Some alterations in DDR genes, particularly in those involved in HRR, are predictors of response to PARP inhibition. Somatic, germline and bi- and monoallellic alterations in BRCA1 and BRCA2 have been associated with response to PARPi in clinical trials. Whether there is a differential response based on the alteration type is yet to be clarified. Innate resistance in BRCA1/2-altered patients without previous exposition to platinum-based chemotherapy or PARPi has also been noted. Patients with ATM and CDK12 alterations seem to get little advantage from the treatment with PARPi in monotherapy, although several trials are ongoing to address other therapeutic strategies involving ATR inhibitors and immunotherapy regimens among others. It is unclear whether less prevalent genomic events predict response to PARPi, although promising antitumor activity has been seen in patients with PALB2, BRIP1 or FANCA aberrations. Furthermore, responses to PARPi have been reported in biomarker-negative patients, suggesting that there may be DDR dysfunctions undetected by next-generation sequencing that reflect the multiple elements of this complex pathway.76,77,78 Further clinical trials implementing functional assays would be needed to optimise patient selection for PARPi treatments.
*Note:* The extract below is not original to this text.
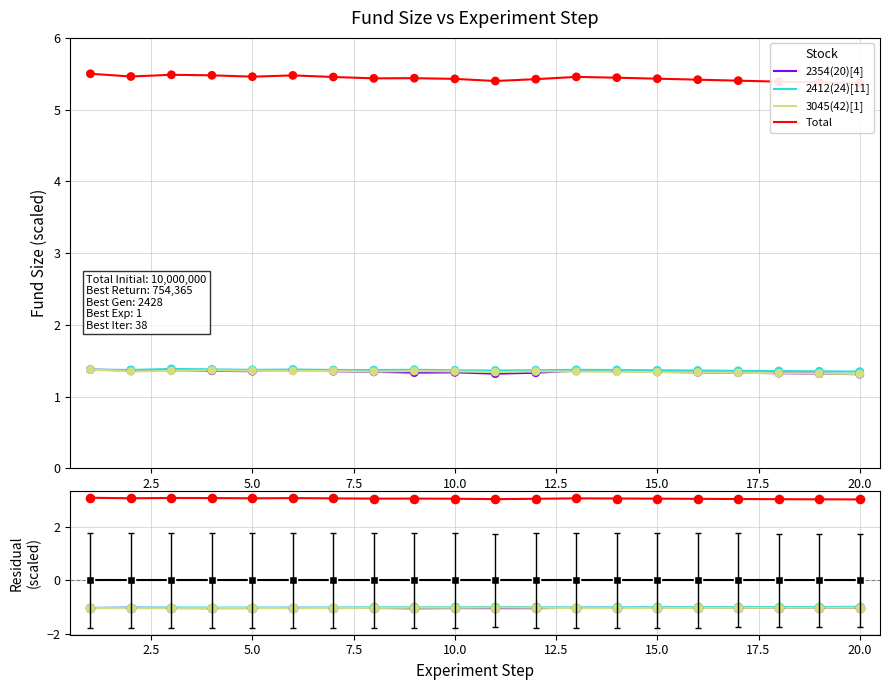

At how many categories does at least one series exceed 0?

20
To date, clinical trials with PARPi have focused in the mCRPC setting; however, these drugs may also result in a clinical benefit if used in HPSC stages as addressed by several ongoing or planned studies. Usually, these trials involve the combination of a PARPi with continuous ADT or ADT plus ARSi, but an attractive hypothesis tested in the NCT03047135 study is that PARPi in monotherapy (without any antiandrogen therapies) may be active and safe in selected patients with biochemical relapse after prostatectomy preventing these men from the side effects related to androgen depletion. Another important area of research is the synergy between AR and DDR pathways and the potential benefit of combining ARSi and PARPi to treat mCRPC or mHPSC patients unselected for DDR alterations.

PARPi are the first targeted therapy approved for men with advanced prostate cancer, but other targeted therapies have shown promising results and may also be available in a short time. This is a paradigm shift in the management of prostate cancer that has finally entered the era of precision medicine. However, implementing these therapies in daily clinical practice does not come without challenges. First, it may require a level of knowledge about genomics and genetics that may exceed what most physicians received during training. Scientific societies should provide educational support to maximise the benefits of these therapies to patients. Second, acquisition of tissue for the identification of DDR defects and other targets may in some cases be a major difficulty. As previously discussed, there are molecular events that can be identified in the diagnostic biopsy, but this may have been taken years before the patient develops mCRPC, and therefore untraceable. Metastatic tumour biopsies are the preferred approach to obtain information regarding mCRPC tumour features, but these are not always feasible. Besides, a third of samples analysed in the context of clinical trials were inadequate for sequencing using some of the currently available commercial tests. Germline samples are easily collected and analysed, but limiting DDR testing just to germline alterations, about half of the patients with DDR defects (somatic) would not be detected. The development of a liquid biopsy approach may overcome these challenges providing non-invasive tumour samples that could also be used to monitor the emergence of secondary mutations that may restore the function of the gene previously altered.79,80

Despite the limitations of the studies reported to date, the evidence gaps and the difficulties to identify all patients that may benefit from these therapies, PARPi have finally brought precision oncology to prostate cancer, opening the door to new and exciting times.